● WHAT TO PRODUCE:
Once the line holding "次の色を重ねると、色が" is found in the listing below, write it out and each later line exactly, up to and including the one holding "しっかり乾燥させてあげ".

::::

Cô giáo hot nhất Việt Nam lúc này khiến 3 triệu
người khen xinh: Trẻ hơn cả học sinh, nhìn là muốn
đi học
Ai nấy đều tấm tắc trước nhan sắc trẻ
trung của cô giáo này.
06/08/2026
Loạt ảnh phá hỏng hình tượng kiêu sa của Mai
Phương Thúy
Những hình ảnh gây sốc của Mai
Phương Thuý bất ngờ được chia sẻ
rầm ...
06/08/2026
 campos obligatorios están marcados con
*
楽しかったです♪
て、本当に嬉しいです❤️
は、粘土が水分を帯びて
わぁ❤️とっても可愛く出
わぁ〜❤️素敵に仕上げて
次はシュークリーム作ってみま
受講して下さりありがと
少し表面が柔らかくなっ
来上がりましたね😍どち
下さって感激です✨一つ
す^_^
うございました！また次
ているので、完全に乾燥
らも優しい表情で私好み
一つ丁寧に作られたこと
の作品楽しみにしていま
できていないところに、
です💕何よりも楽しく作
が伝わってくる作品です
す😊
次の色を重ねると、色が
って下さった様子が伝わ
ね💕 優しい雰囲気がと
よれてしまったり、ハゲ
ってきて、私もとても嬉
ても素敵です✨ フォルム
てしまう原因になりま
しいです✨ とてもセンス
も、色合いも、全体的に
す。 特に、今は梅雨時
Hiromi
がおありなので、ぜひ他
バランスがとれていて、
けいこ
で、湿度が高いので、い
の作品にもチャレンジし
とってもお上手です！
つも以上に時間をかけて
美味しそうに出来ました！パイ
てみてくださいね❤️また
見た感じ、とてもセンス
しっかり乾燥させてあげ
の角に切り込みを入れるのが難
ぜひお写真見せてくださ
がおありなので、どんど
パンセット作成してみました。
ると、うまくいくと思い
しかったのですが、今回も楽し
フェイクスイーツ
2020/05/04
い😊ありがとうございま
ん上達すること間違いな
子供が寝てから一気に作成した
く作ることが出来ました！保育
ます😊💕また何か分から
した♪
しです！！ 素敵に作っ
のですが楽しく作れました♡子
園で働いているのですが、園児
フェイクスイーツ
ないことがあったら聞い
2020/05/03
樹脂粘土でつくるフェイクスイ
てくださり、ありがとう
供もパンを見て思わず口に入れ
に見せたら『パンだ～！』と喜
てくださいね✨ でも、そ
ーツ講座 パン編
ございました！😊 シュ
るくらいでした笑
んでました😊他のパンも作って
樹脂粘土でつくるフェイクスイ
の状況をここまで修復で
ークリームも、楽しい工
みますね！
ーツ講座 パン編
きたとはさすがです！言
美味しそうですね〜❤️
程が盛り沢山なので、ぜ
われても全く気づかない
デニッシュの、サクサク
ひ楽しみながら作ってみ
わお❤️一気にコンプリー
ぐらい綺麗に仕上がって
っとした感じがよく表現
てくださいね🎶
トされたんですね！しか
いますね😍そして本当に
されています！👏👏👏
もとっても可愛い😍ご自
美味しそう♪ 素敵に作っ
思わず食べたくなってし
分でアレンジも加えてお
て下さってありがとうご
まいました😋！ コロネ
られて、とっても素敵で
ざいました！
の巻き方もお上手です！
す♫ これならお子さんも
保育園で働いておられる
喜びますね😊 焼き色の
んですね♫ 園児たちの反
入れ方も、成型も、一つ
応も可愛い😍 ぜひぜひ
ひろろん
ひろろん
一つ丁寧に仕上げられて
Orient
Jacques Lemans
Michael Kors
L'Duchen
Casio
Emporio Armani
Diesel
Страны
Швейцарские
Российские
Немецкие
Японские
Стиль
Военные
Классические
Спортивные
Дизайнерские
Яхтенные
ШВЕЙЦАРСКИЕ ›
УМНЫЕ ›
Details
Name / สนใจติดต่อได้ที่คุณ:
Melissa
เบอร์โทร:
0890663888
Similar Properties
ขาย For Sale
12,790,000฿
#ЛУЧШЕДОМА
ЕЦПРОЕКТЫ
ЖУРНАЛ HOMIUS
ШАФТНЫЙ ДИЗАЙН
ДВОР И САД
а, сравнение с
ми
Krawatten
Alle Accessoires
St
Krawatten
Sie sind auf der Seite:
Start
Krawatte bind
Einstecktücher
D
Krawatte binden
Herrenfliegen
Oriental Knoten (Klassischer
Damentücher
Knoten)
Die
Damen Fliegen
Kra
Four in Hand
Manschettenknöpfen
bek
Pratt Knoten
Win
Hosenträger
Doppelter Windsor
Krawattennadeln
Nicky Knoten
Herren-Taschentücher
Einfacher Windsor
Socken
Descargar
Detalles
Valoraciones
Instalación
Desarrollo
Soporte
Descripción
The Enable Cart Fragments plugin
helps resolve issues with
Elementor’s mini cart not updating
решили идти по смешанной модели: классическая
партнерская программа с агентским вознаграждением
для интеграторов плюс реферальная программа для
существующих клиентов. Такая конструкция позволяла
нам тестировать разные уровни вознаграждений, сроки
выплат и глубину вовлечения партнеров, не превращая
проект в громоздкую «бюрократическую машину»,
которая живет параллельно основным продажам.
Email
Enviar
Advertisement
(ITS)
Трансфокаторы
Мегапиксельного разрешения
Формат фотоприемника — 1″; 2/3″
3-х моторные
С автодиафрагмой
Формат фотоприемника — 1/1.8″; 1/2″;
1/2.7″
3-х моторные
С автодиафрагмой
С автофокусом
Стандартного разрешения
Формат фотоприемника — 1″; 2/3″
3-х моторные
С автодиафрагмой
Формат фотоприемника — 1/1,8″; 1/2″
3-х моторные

::::

● TASK SOLUTION:
次の色を重ねると、色が
って下さった様子が伝わ
ね💕 優しい雰囲気がと
よれてしまったり、ハゲ
ってきて、私もとても嬉
ても素敵です✨ フォルム
てしまう原因になりま
しいです✨ とてもセンス
も、色合いも、全体的に
す。 特に、今は梅雨時
Hiromi
がおありなので、ぜひ他
バランスがとれていて、
けいこ
で、湿度が高いので、い
の作品にもチャレンジし
とってもお上手です！
つも以上に時間をかけて
美味しそうに出来ました！パイ
てみてくださいね❤️また
見た感じ、とてもセンス
しっかり乾燥させてあげ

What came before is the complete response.